Regenerative Injection denied as not medically necessary by Cigna?
Most insurers reverse a medical-necessity denial when the appeal cites the specific clinical guideline (NCCN, ADA, AACE, etc.) that supports the requested treatment for your indication.
US health-plan appeal rights
Cite: Most US health plans have appeal rights under either the ACA, ERISA, or Medicare/Medicaid rules
Most US health plans are required by federal law to give you both an internal appeal (where the insurer reconsiders) and an external review (where an independent reviewer decides). The exact timelines and processes depend on what kind of plan you have — marketplace / employer group, self-funded, Medicare Advantage, or Medicaid MCO — but in every case there's a window after the denial during which you have the right to fight it.
What Cigna typically requires
Cigna's specific coverage criteria for regenerative injection are defined in its own published medical/coverage policy and the FDA-approved prescribing label. A successful appeal documents that your medical records satisfy each criterion those sources list — confirmed diagnosis, any required prior treatments (with dates and outcomes), and clinical severity. If the exact criteria weren't included with your denial, request them in writing; your appeal then maps each requirement to the matching fact in your chart.
The Cigna angle on Regenerative Injection
## Why Cigna Denied Your Regenerative Injection as Not Medically Necessary
A medical-necessity denial from Cigna means that, based on the clinical information submitted with the prior-authorization or claim, the reviewer concluded that the regenerative injection does not meet Cigna's coverage criteria for your specific diagnosis, condition severity, or treatment history. This is the most common denial type for regenerative procedures. It does not mean your provider made a wrong clinical judgment — it typically means the documentation submitted was incomplete, did not address Cigna's specific criteria, or did not clearly establish that conventional treatments were tried and failed.
## Your Right to Appeal
- Internal appeal: Submit a written internal appeal within the timeframe on your denial letter. Request the specific medical policy and clinical criteria applied. Cigna is required to provide these.

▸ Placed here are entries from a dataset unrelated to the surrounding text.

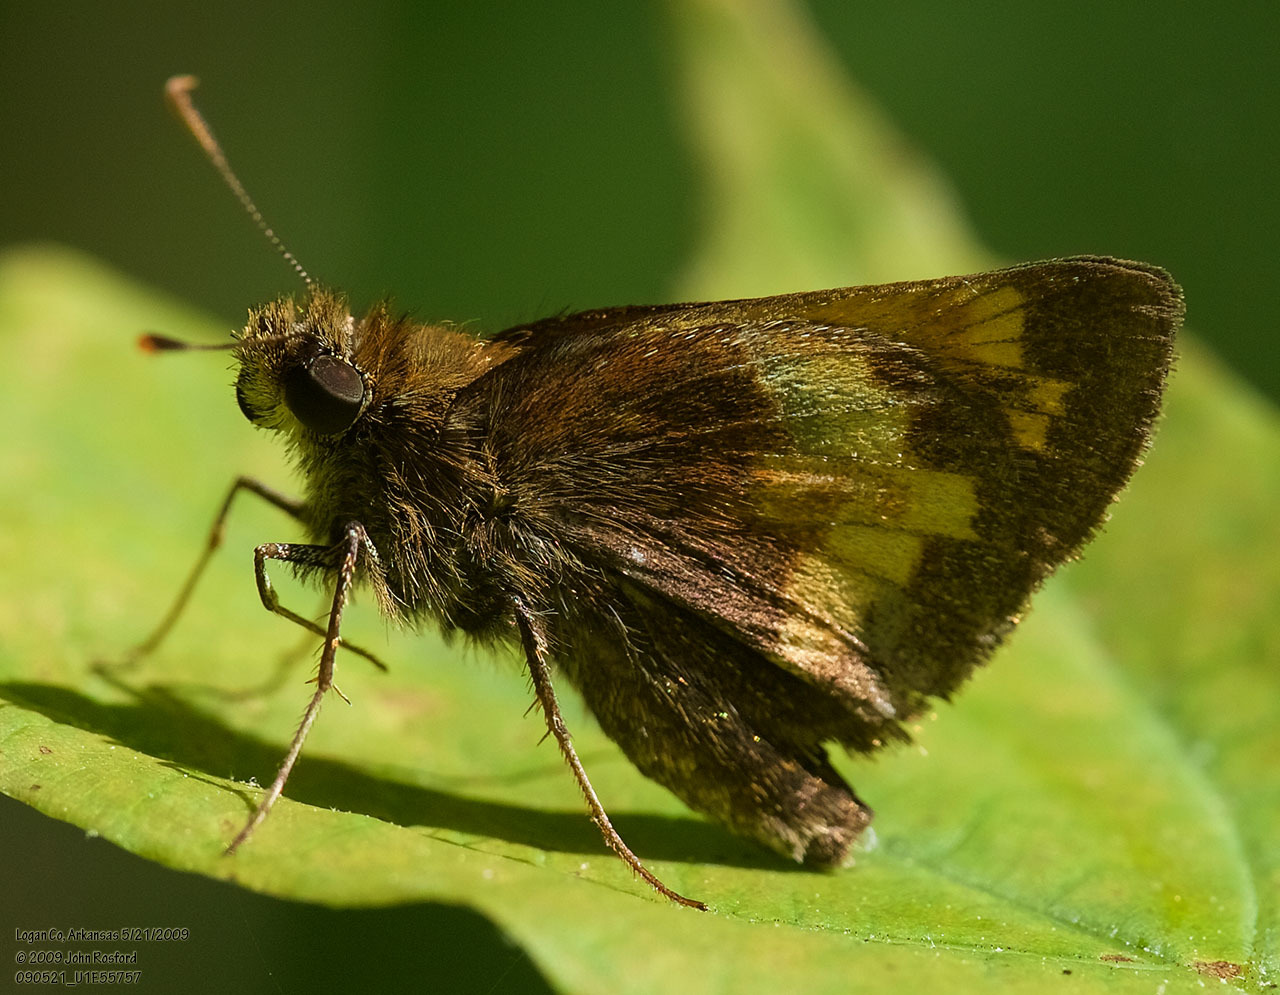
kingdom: Animalia
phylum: Arthropoda
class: Insecta
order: Lepidoptera
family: Hesperiidae
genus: Lon
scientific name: Lon hobomok
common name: Hobomok skipper
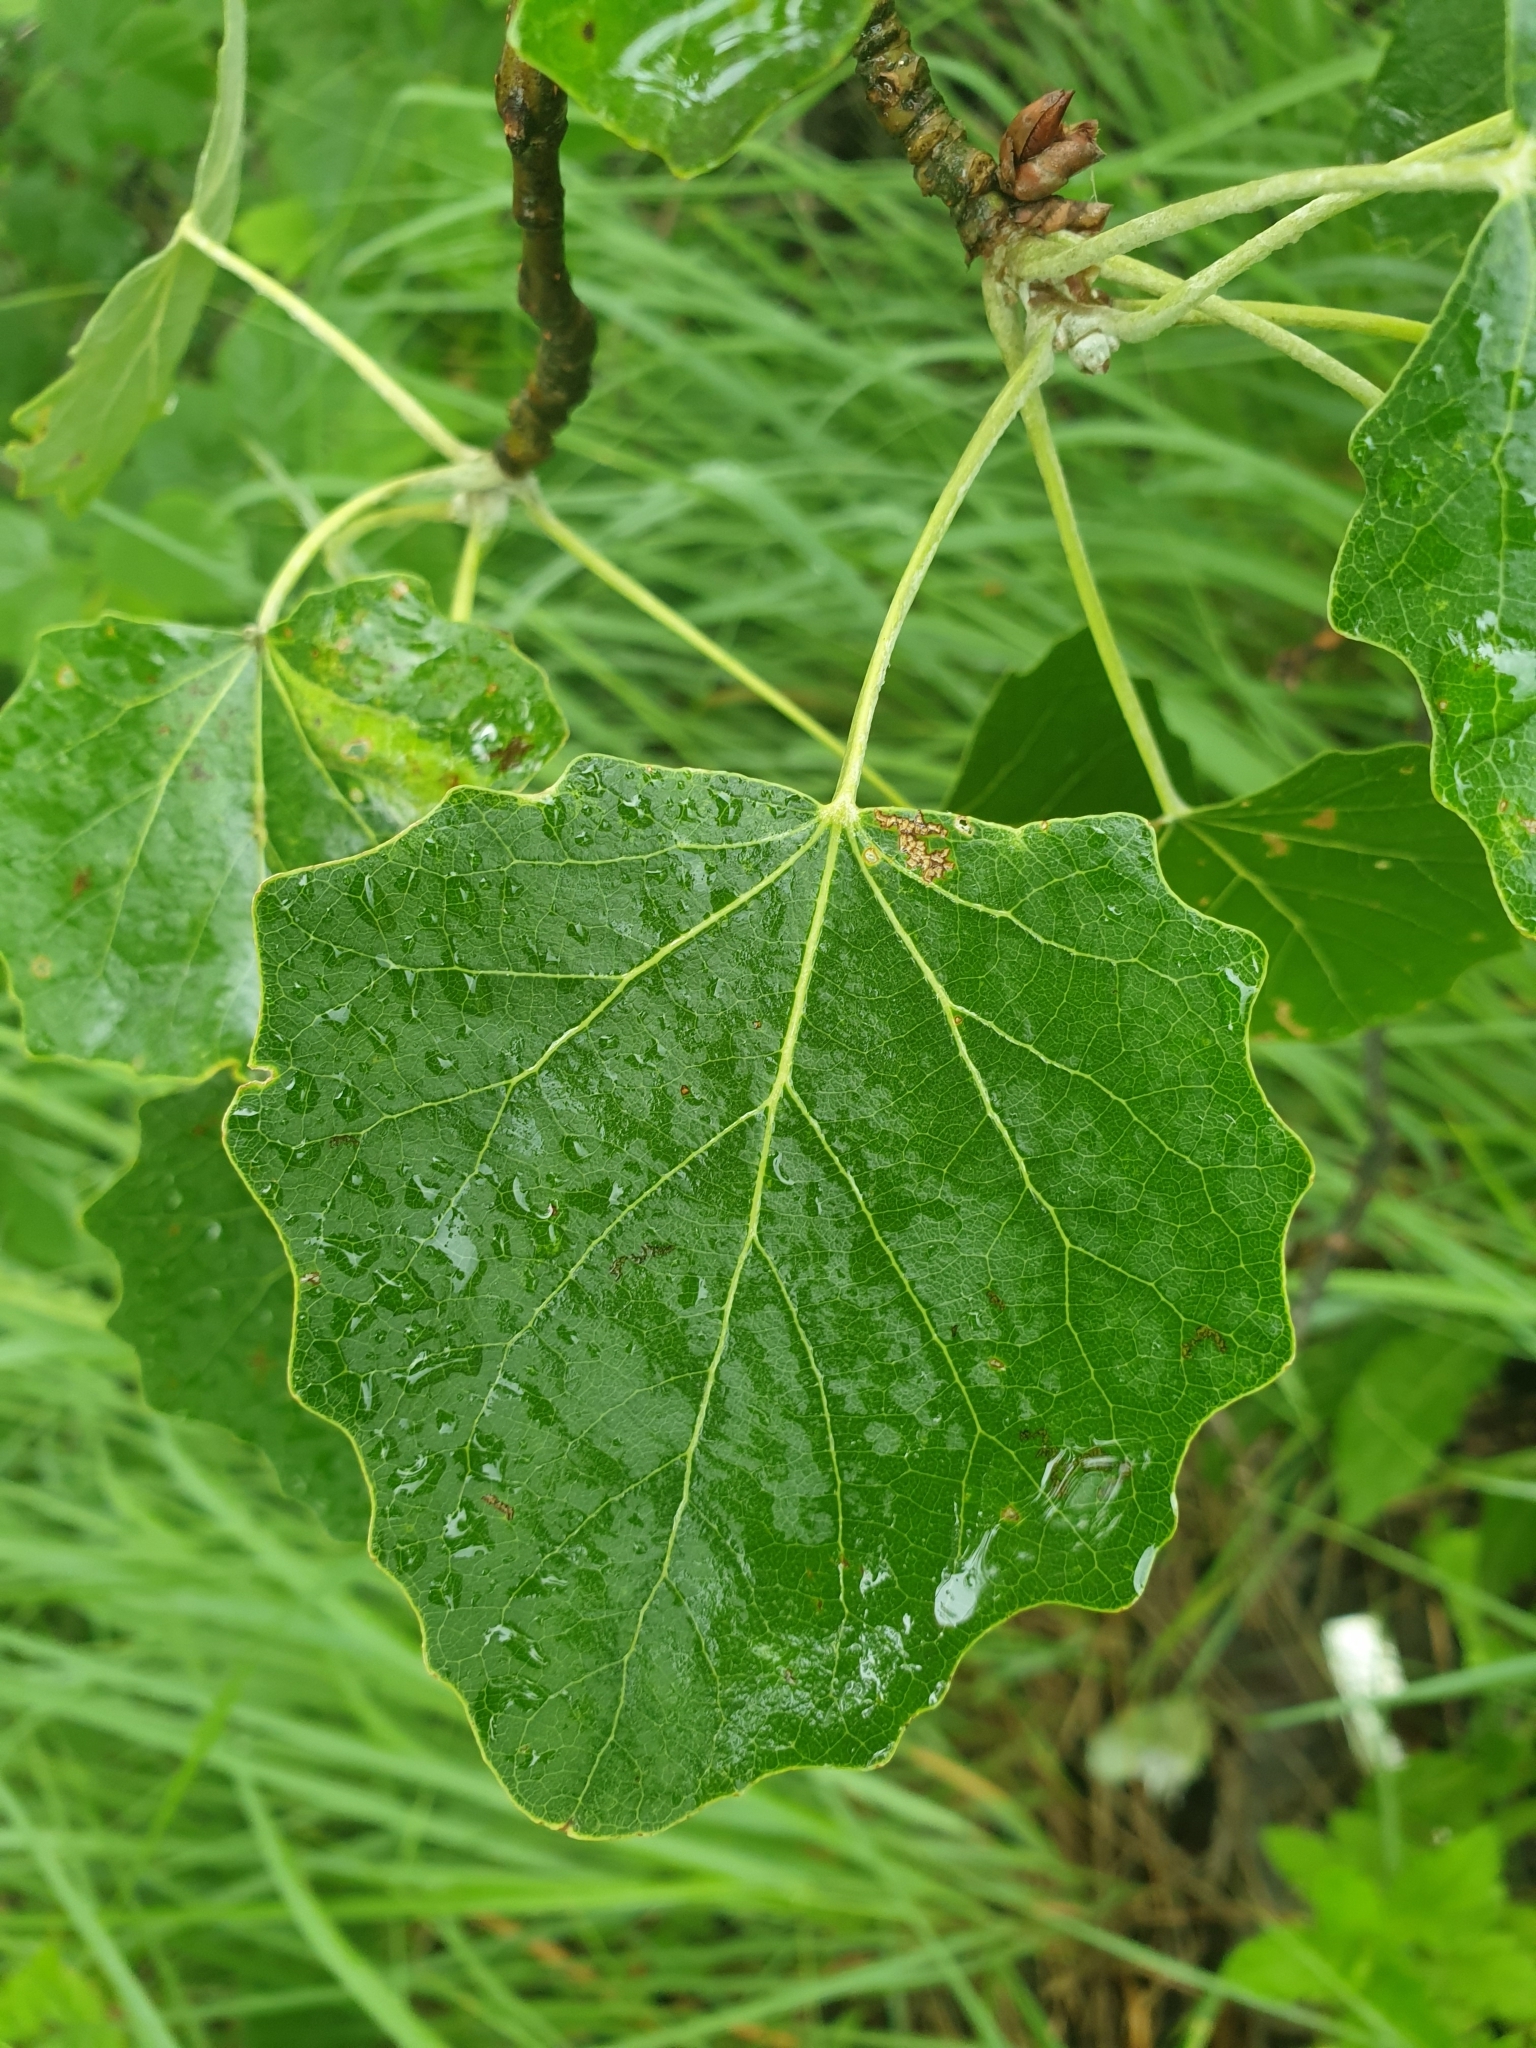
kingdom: Plantae
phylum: Tracheophyta
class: Magnoliopsida
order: Malpighiales
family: Salicaceae
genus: Populus
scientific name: Populus alba
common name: White poplar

- External review (ACA §2719): If the internal appeal is denied, you may request IRO external review — generally within four months of your final internal denial. An independent clinician, not employed by Cigna, will review your case against current medical standards.
- Expedited review: Available if your condition is urgent; a decision is typically required within 72 hours.
- ERISA §503: Applicable to employer-sponsored plans, providing full-and-fair review rights and federal court access after exhaustion.
## Documentation to Gather
1. Diagnosis confirmation: Current clinical notes, imaging, and specialist findings establishing the specific diagnosis and which anatomical structure is affected. 2. Severity documentation: Functional assessments, pain records, physical therapy notes, and any validated outcome measures your provider has used — these demonstrate that the condition is clinically significant, not mild or self-limiting. 3. Step-therapy history: A chronological list of every conservative treatment attempted (physical therapy, NSAIDs, corticosteroid injections, bracing), with start/stop dates and documented response. Cigna's medical policy for regenerative injections almost always requires prior conservative care. 4. Prescriber medical-necessity letter: A letter from your treating clinician that directly addresses each of Cigna's published criteria, explains why the regenerative injection is the appropriate next step, and cites the applicable clinical guideline organization supporting this approach.
## Criteria-Mapping Strategy
Download the current version of Cigna's medical policy for your specific procedure. List every coverage criterion — diagnosis requirements, prior-treatment requirements, clinical-severity requirements, and any documentation requirements. For each criterion, write a one-sentence response citing the exact chart entry, date, and clinician that satisfies it. Submit this as a structured exhibit alongside your appeal. Reviewers — including IRO clinicians — respond well to a clear point-by-point demonstration that every box is checked.
Next steps
- Find the date on the denial letter — your appeal window starts there.
- Read your plan's Summary of Benefits and Coverage (SBC) for the specific deadlines.
- Request the insurer's claim file in writing — they must provide it.
- Submit your appeal in writing with new clinical evidence and a physician statement.